Wednesday, July 22, 2015

Okmok trip, part 2: Setting up Camp

To pick up where I left off--

The weather was beautiful by the time we arrived at Umnak.  We would be staying at a bunkhouse built for the ranchers at the Bering Pacific Ranch, which had pretty much the only infrastructure on the upper section of Umnak Island.  The plane did a fly-by of the ranch first (to alert them to our presence) before looping around to land.  Our "airport shuttle" arrived in the form of a big old Alaska school bus.

Heading in to Umnak Island! The snowy part is the Okmok caldera rim.

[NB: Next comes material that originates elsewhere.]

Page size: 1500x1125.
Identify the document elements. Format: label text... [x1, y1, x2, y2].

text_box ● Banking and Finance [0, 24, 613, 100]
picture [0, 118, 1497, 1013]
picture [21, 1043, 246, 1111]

view from the runway, looking NE towards Cape Idak



We arrived at the ranch to find that all of the food and equipment we'd sent weeks ahead of time did indeed make it there ok.  The bunkhouse was close to what I'd been expecting (a group of trailers connected under a common roof) except that it was filthy inside.  No one had stayed there in years, and the windows apparently didn't seal well because the interiors were all covered with a layer of ashy dust and big flies.  The kitchen and bathroom both had a lot of mold and mildew, including inside the refrigerators and freezer.  Kudos to our UCSD contingent, Kerry and his student Georgie, who arrived on an earlier flight and dealt with the worst of the mess before we got there.  By evening, through a combined effort, it was starting to look and feel more like a home.  We even kind of had a pet, a very self-sufficient cat who lived there year-round.  We called her Glennda (after Fort Glenn).  Here are some photos of our accommodations:


sorting and staging equipment
The "hallway" of the bunkhouse.  Bedrooms to the right, bathroom straight ahead behind the big truck (!),  kitchen and dining room to the left

My and Georgie's room (post-cleaning!)

part of the dining area, also after a lot of cleaning. We brought the bread maker!

We hung maps inside to help plan our daily work.

You wouldn't have wanted to see what this looked like when we arrived.  The washing machine didn't work, but the dryer did (thank goodness!).


More posts to come, on: the remains of the WWII base on Umnak, sights around the volcano, the seismic and MT work our group did around/on top of the volcano, and other elements of life on the island!